The Tower of Babel
Welcome to my random musings about the world, on a weekly-to-occasional basis.
Where we are: We’re on a small cruise ship in the North Sea. We’ll disembark in Bergen tomorrow, having sailed all the way up the Norwegian coast, around the top to the Russian border, then back again.
The Tower of Babel
When I was a kid, my parents took our family across the Atlantic by ship—twice, actually. Those voyages loom large in my memory. The ship itself felt like a relic of a bygone era: we dressed for dinner, minding our manners at formally set tables, complete with more forks and spoons than I knew what to do with. I still remember encountering dishes I never saw again until adulthood, like consommé and aspic, and learning (with great difficulty) how to pick the right piece of cutlery for each course.
Fast-forward forty-five years, and I’m on a much smaller vessel that—oddly enough—reminds me of those childhood crossings. We’ve got assigned mealtimes, assigned tables, and zero buffet lines. Where it differs, though, is in the sheer variety of global travelers onboard. It’s like being in a mini Tower of Babel: people hop on and off at different ports, and the languages floating around our dining room could fill a linguistics textbook.
On the first night, Lee and I were assigned to a table with an older Swiss couple (French-speaking, no English) and two young Chinese women (studying in the UK, minimal English). Our Swedish waiter, in a fit of mischief, offered to teach us some inventive swear words—presumably to ease the tension caused by the near-impermeable language barrier. A few days in, the Chinese students disembarked, replaced by a delightful British couple, finally giving us an opportunity to have some actual conversation.
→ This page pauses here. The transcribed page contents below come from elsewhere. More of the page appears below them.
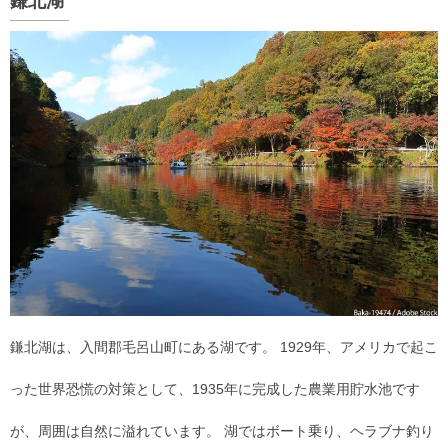
鎌北湖
鎌北湖は、入間郡毛呂山町にある湖です。 1929年、アメリカで起こ
った世界恐慌の対策として、1935年に完成した農業用貯水池です
が、周囲は自然に溢れています。 湖ではボート乗り、ヘラブナ釣り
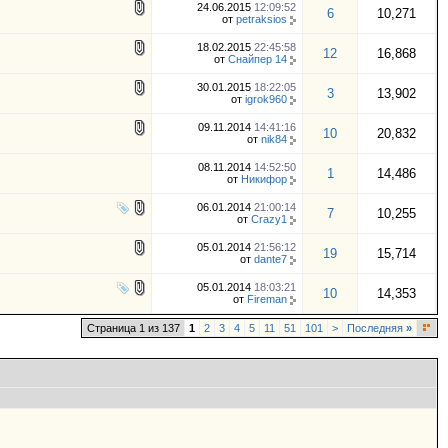
24.06.2015
12:09:52
6
10,271
от
petraksios
18.02.2015
22:45:58
12
16,868
от
Снайпер 14
30.01.2015
18:22:05
3
13,902
от
igrok960
09.11.2014
14:41:16
10
20,832
от
nik84
08.11.2014
14:52:50
1
14,486
от
Никифор
06.01.2014
21:00:14
7
10,255
от
Сrazy1
05.01.2014
21:56:12
19
15,714
от
dante7
05.01.2014
18:03:21
10
14,353
от
Fireman
Страница 1 из 137
1
2
3
4
5
11
51
101
>
Последняя
»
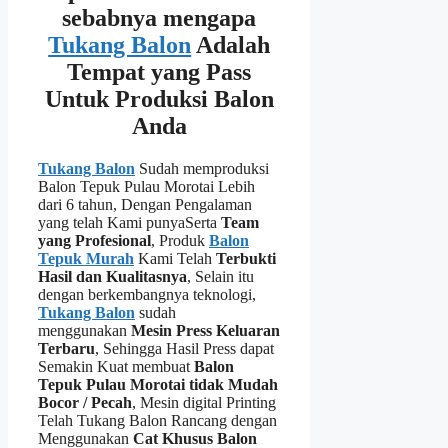
sebabnya mengapa
Tukang Balon
Adalah
Tempat yang Pass
Untuk Produksi Balon
Anda
Tukang Balon
Sudah memproduksi
Balon Tepuk Pulau Morotai Lebih
dari 6 tahun, Dengan Pengalaman
yang telah Kami punyaSerta
Team
yang Profesional
, Produk
Balon
Tepuk Murah
Kami Telah
Terbukti
Hasil dan Kualitasnya
, Selain itu
dengan berkembangnya teknologi,
Tukang Balon
sudah
menggunakan
Mesin Press Keluaran
Terbaru
, Sehingga Hasil Press dapat
Semakin Kuat membuat
Balon
Tepuk Pulau Morotai tidak Mudah
Bocor / Pecah
, Mesin digital Printing
Telah Tukang Balon Rancang dengan
Menggunakan
Cat Khusus Balon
Of course, now the Swiss couple is stuck listening to babbling Brits and Americans without a clue what’s being said. Every day I have to remind myself they’re adults; if they hate the arrangement, they can ask to be moved. Still, my inner people-pleaser demands I take action: I want everyone to be comfortable, even though my French extends about as far as, “Bonjour! Je voudrais une baguette, s’il vous plait.”
We’ve faced language gaps before, but usually in short bursts: a quick chat in a café or a polite exchange in an airport. Twenty-two meals of halting small talk (or dead silence) is uncharted territory, and it’s exhausting. I’m finding there’s a real tension between my urge to connect and my desire to stay invisible. Right now, I’m leaning toward invisibility—slipping into the background spares me the guilt, the cringe, and the feeling that I ought to rescue the Swiss couple from their predicament.
By the time this trip is over, I’ll have a new appreciation for solo dining. As it turns out, a boatload of languages can be as daunting to me as a menu full of dishes I can’t pronounce.